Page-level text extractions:

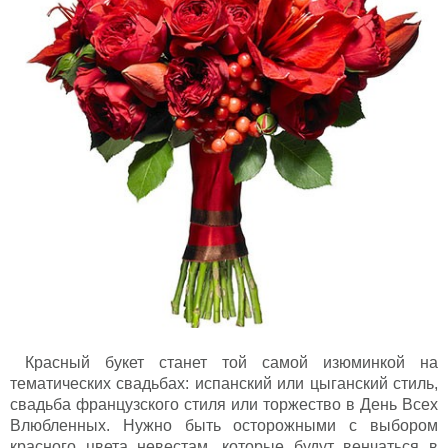
Красный букет станет той самой изюминкой на
тематических свадьбах: испанский или цыганский стиль,
свадьба французского стиля или торжество в День Всех
Влюбленных. Нужно быть осторожными с выбором
красного цвета невестам, которые будут венчаться в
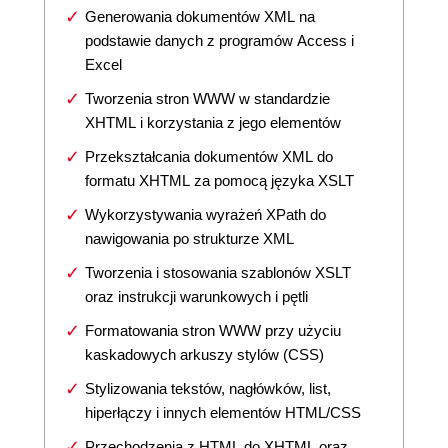
Generowania dokumentów XML na
podstawie danych z programów Access i
Excel
Tworzenia stron WWW w standardzie
XHTML i korzystania z jego elementów
Przekształcania dokumentów XML do
formatu XHTML za pomocą języka XSLT
Wykorzystywania wyrażeń XPath do
nawigowania po strukturze XML
Tworzenia i stosowania szablonów XSLT
oraz instrukcji warunkowych i pętli
Formatowania stron WWW przy użyciu
kaskadowych arkuszy stylów (CSS)
Stylizowania tekstów, nagłówków, list,
hiperłączy i innych elementów HTML/CSS
Przechodzenia z HTML do XHTML oraz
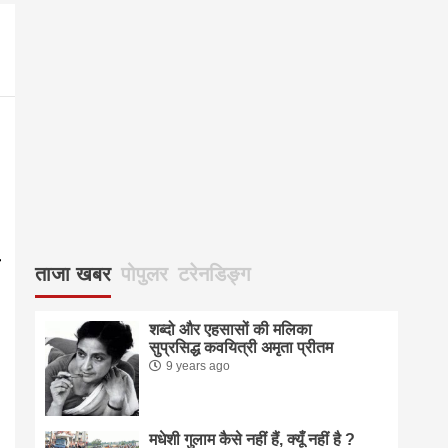
083
ताजा खबर
पोपुलर
टरेनडिङ्ग
शब्दो और एहसासों की मलिका
सुप्रसिद्ध कवयित्री अमृता प्रीतम
9 years ago
मधेशी गुलाम कैसे नहीं हैं, क्यूँ नहीं है ?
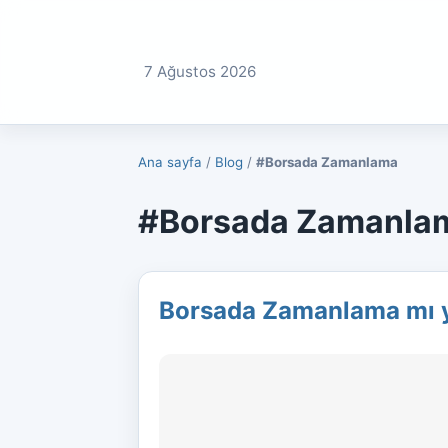
7 Ağustos 2026
Ana sayfa
/
Blog
/
#Borsada Zamanlama
#Borsada Zamanlama 
Borsada Zamanlama mı y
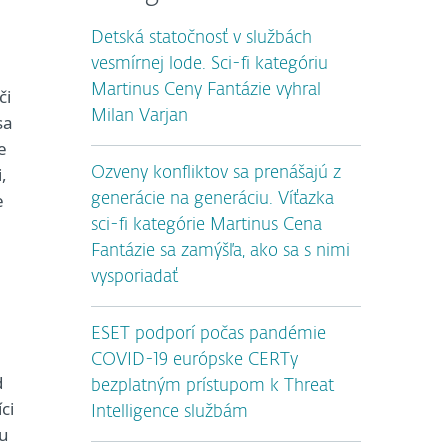
Detská statočnosť v službách
vesmírnej lode. Sci-fi kategóriu
Martinus Ceny Fantázie vyhral
či
Milan Varjan
sa
e
,
Ozveny konfliktov sa prenášajú z
e
generácie na generáciu. Víťazka
sci-fi kategórie Martinus Cena
Fantázie sa zamýšľa, ako sa s nimi
vysporiadať
ESET podporí počas pandémie
COVID-19 európske CERTy
d
bezplatným prístupom k Threat
ci
Intelligence službám
nu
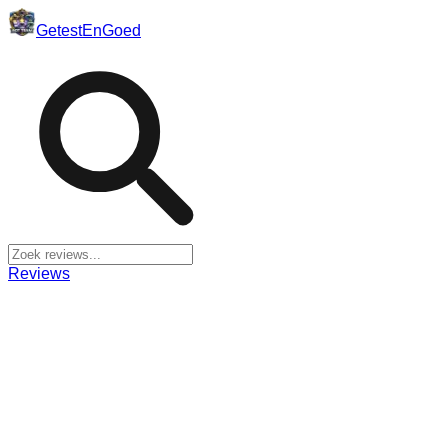
Getest
En
Goed
Reviews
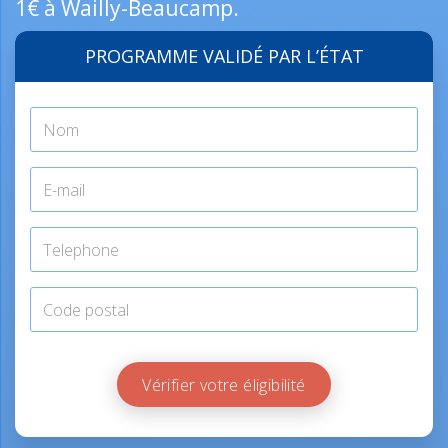
1€ à Wailly-Beaucamp.
PROGRAMME VALIDÉ PAR L’ÉTAT
Vérifier votre éligibilité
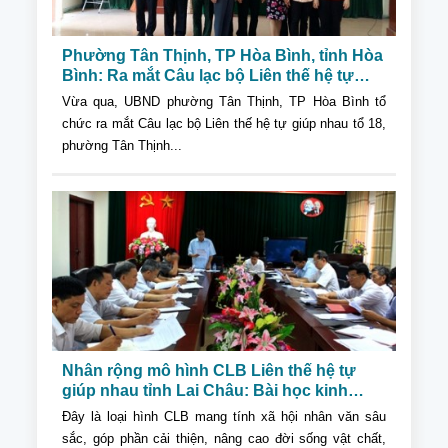
Phường Tân Thịnh, TP Hòa Bình, tỉnh Hòa
Bình: Ra mắt Câu lạc bộ Liên thế hệ tự
giúp nhau
Vừa qua, UBND phường Tân Thịnh, TP Hòa Bình tổ
chức ra mắt Câu lạc bộ Liên thế hệ tự giúp nhau tổ 18,
phường Tân Thịnh...
Nhân rộng mô hình CLB Liên thế hệ tự
giúp nhau tỉnh Lai Châu: Bài học kinh
nghiệm từ thực tiễn
Đây là loại hình CLB mang tính xã hội nhân văn sâu
sắc, góp phần cải thiện, nâng cao đời sống vật chất,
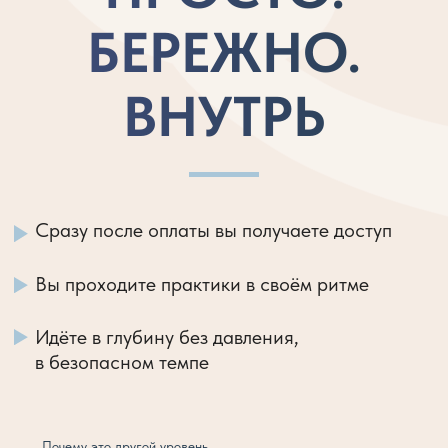
34.900 ₽
43.900 ₽
ПОЛУЧИТЬ ДОСТУП
ПРЕДСТАВЬТЕ, ЧТО
НОВОЕ СОСТОЯНИЕ
УЖЕ СТАЛО ВАШЕЙ
БАЗОЙ
СНАРУЖИ:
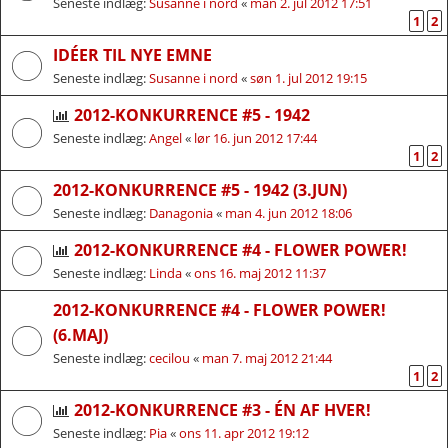
Seneste indlæg:
Susanne i nord
«
man 2. jul 2012 17:51
1
2
IDÉER TIL NYE EMNE
Seneste indlæg:
Susanne i nord
«
søn 1. jul 2012 19:15
2012-KONKURRENCE #5 - 1942
Seneste indlæg:
Angel
«
lør 16. jun 2012 17:44
1
2
2012-KONKURRENCE #5 - 1942 (3.JUN)
Seneste indlæg:
Danagonia
«
man 4. jun 2012 18:06
2012-KONKURRENCE #4 - FLOWER POWER!
Seneste indlæg:
Linda
«
ons 16. maj 2012 11:37
2012-KONKURRENCE #4 - FLOWER POWER!
(6.MAJ)
Seneste indlæg:
cecilou
«
man 7. maj 2012 21:44
1
2
2012-KONKURRENCE #3 - ÉN AF HVER!
Seneste indlæg:
Pia
«
ons 11. apr 2012 19:12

- _What the exercise asks_:
Your task is to retype the records above in full and exactly, omitting the pictures.

- _Task solution_:
Красный букет станет той самой изюминкой на
тематических свадьбах: испанский или цыганский стиль,
свадьба французского стиля или торжество в День Всех
Влюбленных. Нужно быть осторожными с выбором
красного цвета невестам, которые будут венчаться в
Generowania dokumentów XML na
podstawie danych z programów Access i
Excel
Tworzenia stron WWW w standardzie
XHTML i korzystania z jego elementów
Przekształcania dokumentów XML do
formatu XHTML za pomocą języka XSLT
Wykorzystywania wyrażeń XPath do
nawigowania po strukturze XML
Tworzenia i stosowania szablonów XSLT
oraz instrukcji warunkowych i pętli
Formatowania stron WWW przy użyciu
kaskadowych arkuszy stylów (CSS)
Stylizowania tekstów, nagłówków, list,
hiperłączy i innych elementów HTML/CSS
Przechodzenia z HTML do XHTML oraz
083
ताजा खबर
पोपुलर
टरेनडिङ्ग
शब्दो और एहसासों की मलिका
सुप्रसिद्ध कवयित्री अमृता प्रीतम
9 years ago
मधेशी गुलाम कैसे नहीं हैं, क्यूँ नहीं है ?
7 Ağustos 2026
Ana sayfa
/
Blog
/
#Borsada Zamanlama
#Borsada Zamanlama 
Borsada Zamanlama mı y
Detská statočnosť v službách
vesmírnej lode. Sci-fi kategóriu
Martinus Ceny Fantázie vyhral
či
Milan Varjan
sa
e
,
Ozveny konfliktov sa prenášajú z
e
generácie na generáciu. Víťazka
sci-fi kategórie Martinus Cena
Fantázie sa zamýšľa, ako sa s nimi
vysporiadať
ESET podporí počas pandémie
COVID-19 európske CERTy
d
bezplatným prístupom k Threat
ci
Intelligence službám
nu
Getest
En
Goed
Reviews
1€ à Wailly-Beaucamp.
PROGRAMME VALIDÉ PAR L’ÉTAT
Vérifier votre éligibilité
Phường Tân Thịnh, TP Hòa Bình, tỉnh Hòa
Bình: Ra mắt Câu lạc bộ Liên thế hệ tự
giúp nhau
Vừa qua, UBND phường Tân Thịnh, TP Hòa Bình tổ
chức ra mắt Câu lạc bộ Liên thế hệ tự giúp nhau tổ 18,
phường Tân Thịnh...
Nhân rộng mô hình CLB Liên thế hệ tự
giúp nhau tỉnh Lai Châu: Bài học kinh
nghiệm từ thực tiễn
Đây là loại hình CLB mang tính xã hội nhân văn sâu
sắc, góp phần cải thiện, nâng cao đời sống vật chất,
34.900 ₽
43.900 ₽
ПОЛУЧИТЬ ДОСТУП
ПРЕДСТАВЬТЕ, ЧТО
НОВОЕ СОСТОЯНИЕ
УЖЕ СТАЛО ВАШЕЙ
БАЗОЙ
СНАРУЖИ:
Seneste indlæg:
Susanne i nord
«
man 2. jul 2012 17:51
1
2
IDÉER TIL NYE EMNE
Seneste indlæg:
Susanne i nord
«
søn 1. jul 2012 19:15
2012-KONKURRENCE #5 - 1942
Seneste indlæg:
Angel
«
lør 16. jun 2012 17:44
1
2
2012-KONKURRENCE #5 - 1942 (3.JUN)
Seneste indlæg:
Danagonia
«
man 4. jun 2012 18:06
2012-KONKURRENCE #4 - FLOWER POWER!
Seneste indlæg:
Linda
«
ons 16. maj 2012 11:37
2012-KONKURRENCE #4 - FLOWER POWER!
(6.MAJ)
Seneste indlæg:
cecilou
«
man 7. maj 2012 21:44
1
2
2012-KONKURRENCE #3 - ÉN AF HVER!
Seneste indlæg:
Pia
«
ons 11. apr 2012 19:12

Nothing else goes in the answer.